There’s something about a decorated evergreen tree that’s sure to bring special cheer to the season. At night, driving through residential areas, trees in the windows are always welcome sights.
Christmas trees — at least the real ones — are essentially conifers of different varieties. Typically, they are fir trees, short-needled varieties that allow the decorations to shine through. And many trees are bred to allow the green needles to last throughout the Christmas season.
But when certain people look at evergreen trees, they see something in addition to a symbol of life and festive times. They see complex genetics.
It turns out that conifers have what’s considered a massive genetic code. Every living thing on Earth is composed of genes, but there are obvious differences.
Human beings are the dominant species on Earth, and have about 23,000 genes. It’s estimated conifers have about the same amount, but their functioning genes also come with considerably more DNA material that seems to have no purpose. And mapping all of it becomes a complicated task.
Why so much information in the genome of evergreens? One likely reason is their age in evolutionary terms. Humans have been on the planet a few million years. The history of conifers goes back about a billion. It seems you pick up a lot of genetic baggage over that time.

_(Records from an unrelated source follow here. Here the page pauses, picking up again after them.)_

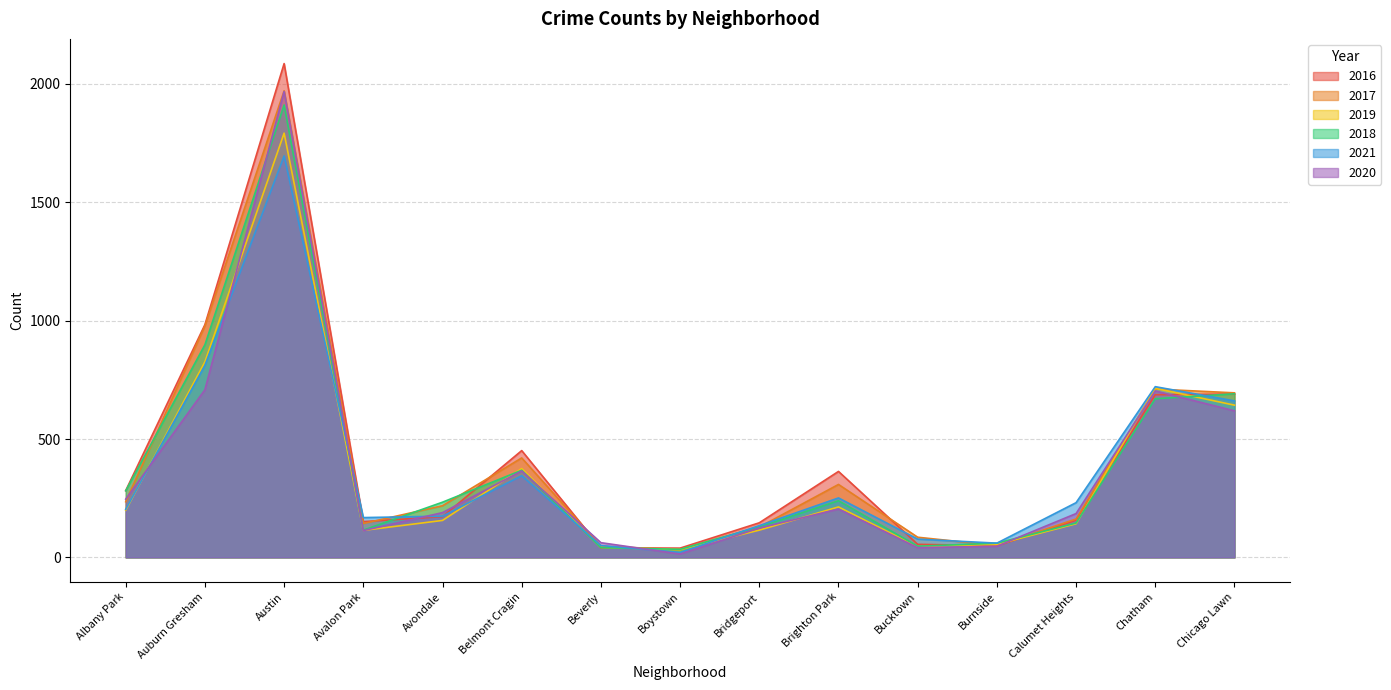

What is the smallest value displayed?

14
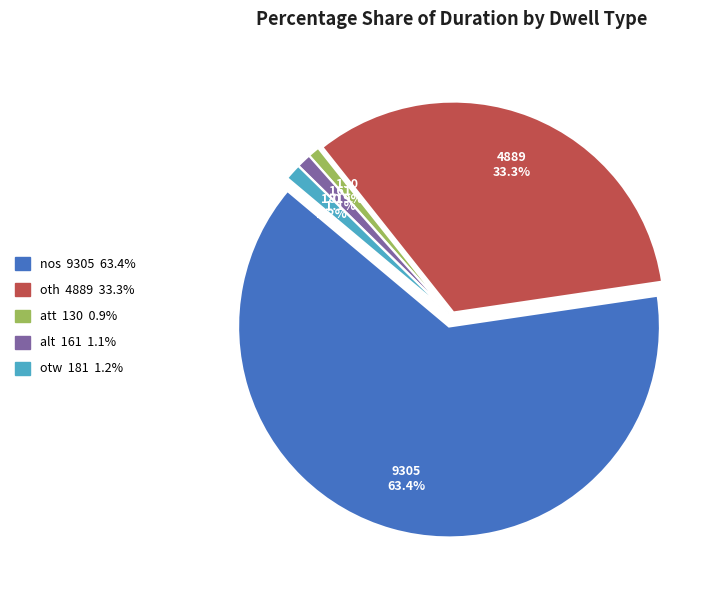

What percentage is the nos slice, to the nearest percent?

63%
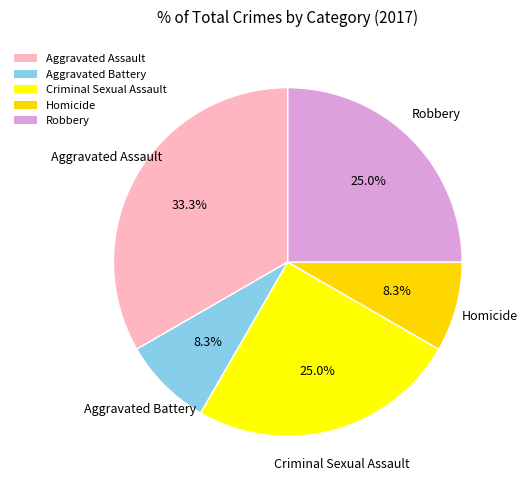

How many segments does this pie chart have?

5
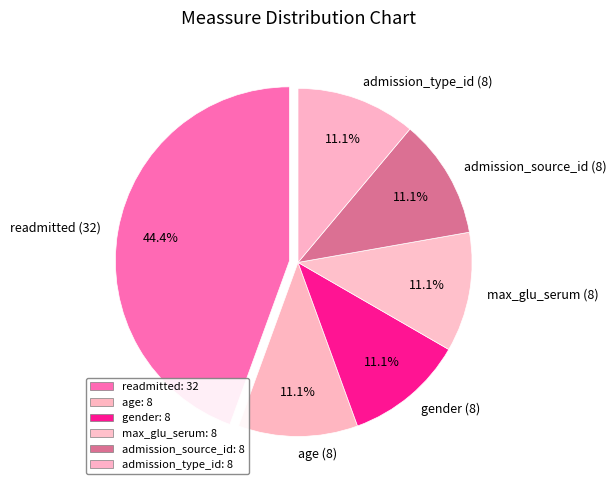

Count the number of slices in the pie.

6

For genetic researchers, weeding through all of this material is a daunting process. However, recent advances make it easier to process and analyze DNA material. In human medicine, these technological gains are expected to allow every individual to have his or her specific genetic code mapped. In theory, this will allow medical personnel to assess certain health risks and the likelihood a given individual could develop a particular disease.
The mapping of a genome for assorted conifers also has something to do with health — the health of trees and forests. The goal here involves identifying which trees have the best disease resistance, and which ones might be most capable of adapting to climate change.
Toward this end, The Associated Press reported recently that researchers in the United States and Canada, as well as in Sweden, have made advances in mapping the genetic sequences of assorted conifers. But while they are far from a final cataloging of genes — that task may require additional technological breakthroughs — it’s believed the information being revealed now will assist foresters and other growers of evergreens.
In short, genetic mapping may not be able to guarantee a white Christmas, but it should help to ensure there will be evergreens around regardless of the weather.